The article does touch upon how we can tell girls that they are powerful and can take on any challenge, but we also need to humble them and remind them that failure is a possibility. I completely agree with this, but what I don’t agree with is that we should instill fear into young girls’ minds that no matter what they do in life, they will face failure and rejection. Of course, obstacles will always be present and failure is always a possibility, but the same goes for young boys and men. Telling girls they shouldn’t shoot for the stars simply because men make more money or because our nation has a history of oppressing women only holds them back from who they truly can become. It is important to make young girls aware of the world we live in, but also aware of how many steps forward women have taken in this country over the years. All of those steps forward will be for nothing if we tell girls they can’t become the next President of the United States or the first female Chief Justice of the Supreme Court because they will be told no or because a woman has never done it before.

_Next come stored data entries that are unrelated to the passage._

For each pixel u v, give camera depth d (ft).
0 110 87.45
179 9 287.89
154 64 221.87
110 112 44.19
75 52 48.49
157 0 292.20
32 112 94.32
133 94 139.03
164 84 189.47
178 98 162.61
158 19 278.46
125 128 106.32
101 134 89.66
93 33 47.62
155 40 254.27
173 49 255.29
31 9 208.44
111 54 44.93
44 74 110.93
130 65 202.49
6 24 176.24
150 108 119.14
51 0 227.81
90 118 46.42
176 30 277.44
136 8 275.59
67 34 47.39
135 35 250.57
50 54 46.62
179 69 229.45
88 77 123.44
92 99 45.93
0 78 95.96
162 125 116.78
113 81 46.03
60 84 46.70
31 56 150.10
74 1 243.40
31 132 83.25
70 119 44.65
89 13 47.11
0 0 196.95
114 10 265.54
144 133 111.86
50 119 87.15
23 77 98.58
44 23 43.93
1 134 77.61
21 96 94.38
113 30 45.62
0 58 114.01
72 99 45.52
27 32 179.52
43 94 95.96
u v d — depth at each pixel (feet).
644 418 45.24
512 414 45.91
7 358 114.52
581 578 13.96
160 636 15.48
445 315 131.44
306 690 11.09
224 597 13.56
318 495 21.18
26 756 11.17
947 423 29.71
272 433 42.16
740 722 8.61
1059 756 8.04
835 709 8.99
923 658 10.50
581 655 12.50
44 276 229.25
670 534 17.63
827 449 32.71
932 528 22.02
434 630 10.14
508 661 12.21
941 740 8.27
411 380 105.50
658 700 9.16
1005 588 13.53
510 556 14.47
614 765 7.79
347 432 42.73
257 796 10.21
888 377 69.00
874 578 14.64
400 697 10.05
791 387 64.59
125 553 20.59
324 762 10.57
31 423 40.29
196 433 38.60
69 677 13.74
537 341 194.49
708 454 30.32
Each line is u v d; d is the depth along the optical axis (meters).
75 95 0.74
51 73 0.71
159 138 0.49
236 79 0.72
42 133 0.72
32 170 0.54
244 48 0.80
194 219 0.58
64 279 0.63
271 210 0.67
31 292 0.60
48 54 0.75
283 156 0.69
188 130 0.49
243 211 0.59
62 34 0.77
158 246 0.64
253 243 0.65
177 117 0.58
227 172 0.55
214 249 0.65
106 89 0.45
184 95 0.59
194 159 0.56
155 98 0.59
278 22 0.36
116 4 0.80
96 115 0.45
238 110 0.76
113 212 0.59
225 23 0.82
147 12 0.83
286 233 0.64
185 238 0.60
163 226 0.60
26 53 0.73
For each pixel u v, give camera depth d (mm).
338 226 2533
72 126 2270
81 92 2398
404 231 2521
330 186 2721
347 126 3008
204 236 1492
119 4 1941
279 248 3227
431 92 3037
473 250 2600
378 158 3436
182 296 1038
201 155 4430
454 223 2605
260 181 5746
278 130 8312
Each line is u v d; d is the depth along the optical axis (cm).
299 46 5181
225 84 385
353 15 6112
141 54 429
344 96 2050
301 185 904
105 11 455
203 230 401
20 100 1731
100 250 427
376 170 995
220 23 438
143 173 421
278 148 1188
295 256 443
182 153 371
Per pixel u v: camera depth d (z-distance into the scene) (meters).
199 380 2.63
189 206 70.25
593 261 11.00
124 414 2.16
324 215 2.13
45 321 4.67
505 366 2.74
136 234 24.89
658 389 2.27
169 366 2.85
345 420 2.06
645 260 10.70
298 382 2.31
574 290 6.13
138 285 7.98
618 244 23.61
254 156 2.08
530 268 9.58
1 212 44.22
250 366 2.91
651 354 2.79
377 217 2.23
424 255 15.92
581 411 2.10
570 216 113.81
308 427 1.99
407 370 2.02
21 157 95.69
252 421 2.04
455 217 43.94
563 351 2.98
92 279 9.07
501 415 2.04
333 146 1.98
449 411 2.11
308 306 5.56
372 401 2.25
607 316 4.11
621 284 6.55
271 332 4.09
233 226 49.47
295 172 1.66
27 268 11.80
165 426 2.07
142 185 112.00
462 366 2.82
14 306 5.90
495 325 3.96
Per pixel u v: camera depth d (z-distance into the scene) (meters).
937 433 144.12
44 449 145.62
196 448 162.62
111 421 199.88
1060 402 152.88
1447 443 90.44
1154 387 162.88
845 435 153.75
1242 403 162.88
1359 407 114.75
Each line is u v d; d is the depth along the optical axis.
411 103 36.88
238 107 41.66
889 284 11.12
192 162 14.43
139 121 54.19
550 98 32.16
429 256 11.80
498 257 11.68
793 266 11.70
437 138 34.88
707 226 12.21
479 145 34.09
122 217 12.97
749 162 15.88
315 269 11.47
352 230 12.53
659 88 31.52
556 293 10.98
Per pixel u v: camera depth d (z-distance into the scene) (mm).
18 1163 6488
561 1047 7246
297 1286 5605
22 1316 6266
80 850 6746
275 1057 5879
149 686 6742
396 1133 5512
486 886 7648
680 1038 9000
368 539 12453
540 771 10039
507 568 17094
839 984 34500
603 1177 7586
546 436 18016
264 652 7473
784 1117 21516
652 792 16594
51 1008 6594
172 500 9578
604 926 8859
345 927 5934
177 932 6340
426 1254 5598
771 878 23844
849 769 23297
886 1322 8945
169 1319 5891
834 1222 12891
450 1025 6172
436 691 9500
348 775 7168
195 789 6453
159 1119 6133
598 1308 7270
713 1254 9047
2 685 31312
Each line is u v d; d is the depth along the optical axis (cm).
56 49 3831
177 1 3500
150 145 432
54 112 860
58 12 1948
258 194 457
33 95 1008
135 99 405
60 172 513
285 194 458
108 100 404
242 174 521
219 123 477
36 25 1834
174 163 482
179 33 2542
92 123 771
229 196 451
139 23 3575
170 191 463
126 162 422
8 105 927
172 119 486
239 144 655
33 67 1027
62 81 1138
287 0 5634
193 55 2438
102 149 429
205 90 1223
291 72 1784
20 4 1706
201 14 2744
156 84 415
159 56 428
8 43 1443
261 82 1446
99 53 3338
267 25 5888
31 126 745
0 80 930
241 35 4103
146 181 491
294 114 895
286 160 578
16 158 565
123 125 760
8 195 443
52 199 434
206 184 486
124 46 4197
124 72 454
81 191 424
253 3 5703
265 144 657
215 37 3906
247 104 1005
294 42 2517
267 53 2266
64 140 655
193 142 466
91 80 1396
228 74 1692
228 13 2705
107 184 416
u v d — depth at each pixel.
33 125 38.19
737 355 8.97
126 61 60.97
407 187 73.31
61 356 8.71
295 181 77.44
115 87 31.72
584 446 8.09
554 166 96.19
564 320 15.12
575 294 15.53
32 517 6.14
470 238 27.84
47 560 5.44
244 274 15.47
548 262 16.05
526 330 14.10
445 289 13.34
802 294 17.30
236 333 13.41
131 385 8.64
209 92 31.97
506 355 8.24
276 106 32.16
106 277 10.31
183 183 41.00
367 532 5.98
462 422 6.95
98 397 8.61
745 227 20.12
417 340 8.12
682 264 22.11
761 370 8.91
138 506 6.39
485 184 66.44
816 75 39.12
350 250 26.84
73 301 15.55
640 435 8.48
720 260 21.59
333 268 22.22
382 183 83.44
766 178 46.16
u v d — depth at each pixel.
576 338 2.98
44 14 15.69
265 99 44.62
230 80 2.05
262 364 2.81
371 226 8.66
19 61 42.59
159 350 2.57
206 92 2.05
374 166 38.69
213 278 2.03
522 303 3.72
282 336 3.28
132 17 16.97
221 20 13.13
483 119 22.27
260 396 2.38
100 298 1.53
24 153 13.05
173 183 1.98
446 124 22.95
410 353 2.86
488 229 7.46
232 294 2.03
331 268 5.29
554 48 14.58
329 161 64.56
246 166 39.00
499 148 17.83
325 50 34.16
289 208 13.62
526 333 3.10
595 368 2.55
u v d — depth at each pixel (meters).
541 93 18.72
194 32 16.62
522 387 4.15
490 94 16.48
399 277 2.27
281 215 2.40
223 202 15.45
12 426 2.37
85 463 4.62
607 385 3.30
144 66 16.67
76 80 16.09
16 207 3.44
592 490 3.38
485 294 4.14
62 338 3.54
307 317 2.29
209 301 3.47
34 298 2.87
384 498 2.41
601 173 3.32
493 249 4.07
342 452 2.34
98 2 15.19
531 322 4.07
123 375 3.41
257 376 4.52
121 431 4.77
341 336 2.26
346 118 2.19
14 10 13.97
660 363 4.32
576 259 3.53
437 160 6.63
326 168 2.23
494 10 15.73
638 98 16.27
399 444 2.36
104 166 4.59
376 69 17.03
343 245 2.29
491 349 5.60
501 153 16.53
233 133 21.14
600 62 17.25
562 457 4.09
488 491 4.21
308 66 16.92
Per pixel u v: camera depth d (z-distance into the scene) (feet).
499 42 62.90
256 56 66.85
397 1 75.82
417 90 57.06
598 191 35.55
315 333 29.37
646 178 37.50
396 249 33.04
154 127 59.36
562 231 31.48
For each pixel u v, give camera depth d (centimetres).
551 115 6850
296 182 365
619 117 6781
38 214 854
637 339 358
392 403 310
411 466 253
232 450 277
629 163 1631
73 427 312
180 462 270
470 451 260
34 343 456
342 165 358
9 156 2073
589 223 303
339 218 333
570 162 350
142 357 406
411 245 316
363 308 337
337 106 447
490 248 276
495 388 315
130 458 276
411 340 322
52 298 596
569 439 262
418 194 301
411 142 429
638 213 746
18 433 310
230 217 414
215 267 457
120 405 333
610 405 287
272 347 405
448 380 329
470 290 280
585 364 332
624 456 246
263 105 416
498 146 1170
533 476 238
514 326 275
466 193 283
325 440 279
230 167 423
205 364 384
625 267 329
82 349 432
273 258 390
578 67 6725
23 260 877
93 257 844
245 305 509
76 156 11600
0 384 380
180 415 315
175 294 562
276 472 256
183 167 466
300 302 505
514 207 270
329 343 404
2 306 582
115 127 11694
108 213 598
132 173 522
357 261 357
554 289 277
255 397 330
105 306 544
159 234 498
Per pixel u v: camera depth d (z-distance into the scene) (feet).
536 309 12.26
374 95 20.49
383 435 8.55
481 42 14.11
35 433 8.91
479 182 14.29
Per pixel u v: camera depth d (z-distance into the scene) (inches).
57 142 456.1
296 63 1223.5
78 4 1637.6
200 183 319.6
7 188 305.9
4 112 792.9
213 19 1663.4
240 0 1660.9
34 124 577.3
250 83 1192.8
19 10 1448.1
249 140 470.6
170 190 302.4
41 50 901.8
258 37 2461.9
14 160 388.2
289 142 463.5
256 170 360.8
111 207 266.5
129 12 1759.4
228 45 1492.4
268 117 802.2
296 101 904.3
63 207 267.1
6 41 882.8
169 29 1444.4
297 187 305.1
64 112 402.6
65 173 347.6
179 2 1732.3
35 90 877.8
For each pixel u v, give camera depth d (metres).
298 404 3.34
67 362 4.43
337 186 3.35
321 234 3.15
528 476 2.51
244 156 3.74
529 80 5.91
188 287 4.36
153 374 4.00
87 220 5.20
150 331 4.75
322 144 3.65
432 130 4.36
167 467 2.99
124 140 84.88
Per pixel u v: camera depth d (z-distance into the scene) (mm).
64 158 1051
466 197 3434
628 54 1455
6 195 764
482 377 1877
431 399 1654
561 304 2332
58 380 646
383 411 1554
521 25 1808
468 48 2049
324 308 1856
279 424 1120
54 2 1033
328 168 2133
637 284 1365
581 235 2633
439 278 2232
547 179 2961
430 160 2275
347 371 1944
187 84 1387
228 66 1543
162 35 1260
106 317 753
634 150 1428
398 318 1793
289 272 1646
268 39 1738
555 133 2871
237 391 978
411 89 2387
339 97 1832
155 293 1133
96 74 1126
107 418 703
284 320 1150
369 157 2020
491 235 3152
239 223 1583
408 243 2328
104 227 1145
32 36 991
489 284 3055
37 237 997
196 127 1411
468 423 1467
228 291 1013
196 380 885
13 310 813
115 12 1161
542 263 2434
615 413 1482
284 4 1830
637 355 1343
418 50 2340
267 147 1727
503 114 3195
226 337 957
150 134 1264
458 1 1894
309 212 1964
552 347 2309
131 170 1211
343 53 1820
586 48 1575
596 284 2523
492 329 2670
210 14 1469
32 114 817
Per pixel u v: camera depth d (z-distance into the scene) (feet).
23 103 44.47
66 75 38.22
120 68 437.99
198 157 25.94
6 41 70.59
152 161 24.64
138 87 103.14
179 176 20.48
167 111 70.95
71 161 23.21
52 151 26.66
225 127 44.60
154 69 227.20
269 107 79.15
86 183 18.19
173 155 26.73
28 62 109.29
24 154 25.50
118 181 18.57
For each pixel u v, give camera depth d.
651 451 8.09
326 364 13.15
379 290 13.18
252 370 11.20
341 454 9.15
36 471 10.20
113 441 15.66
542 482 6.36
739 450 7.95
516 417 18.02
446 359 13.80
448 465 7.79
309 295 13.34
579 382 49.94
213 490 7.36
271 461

People may not have read Emily Dickinson’s poetry until after she died, but people also didn’t recognize male figures until after they passed such as Henry David Thoreau, Alfred Wegener and Vincent van Gogh. That has nothing to do with gender. We should be encouraging young girls AND young boys to go after their dreams because they are our nation’s future. Yes, we should let them know that the journey to their dreams will not always be a cakewalk, but nothing in life is. Hard work and determination gets you to where you are whether you’re a man or a woman. Oppressing a young girl's dream simply because of her gender isn’t protecting her from the obstacles she will face; It’s showing her that no matter how hard she works, men will always come out on top. So instead of telling young girls what they can’t do, start telling them what they can do to surpass the people who think women are inferior and how they can prove them wrong.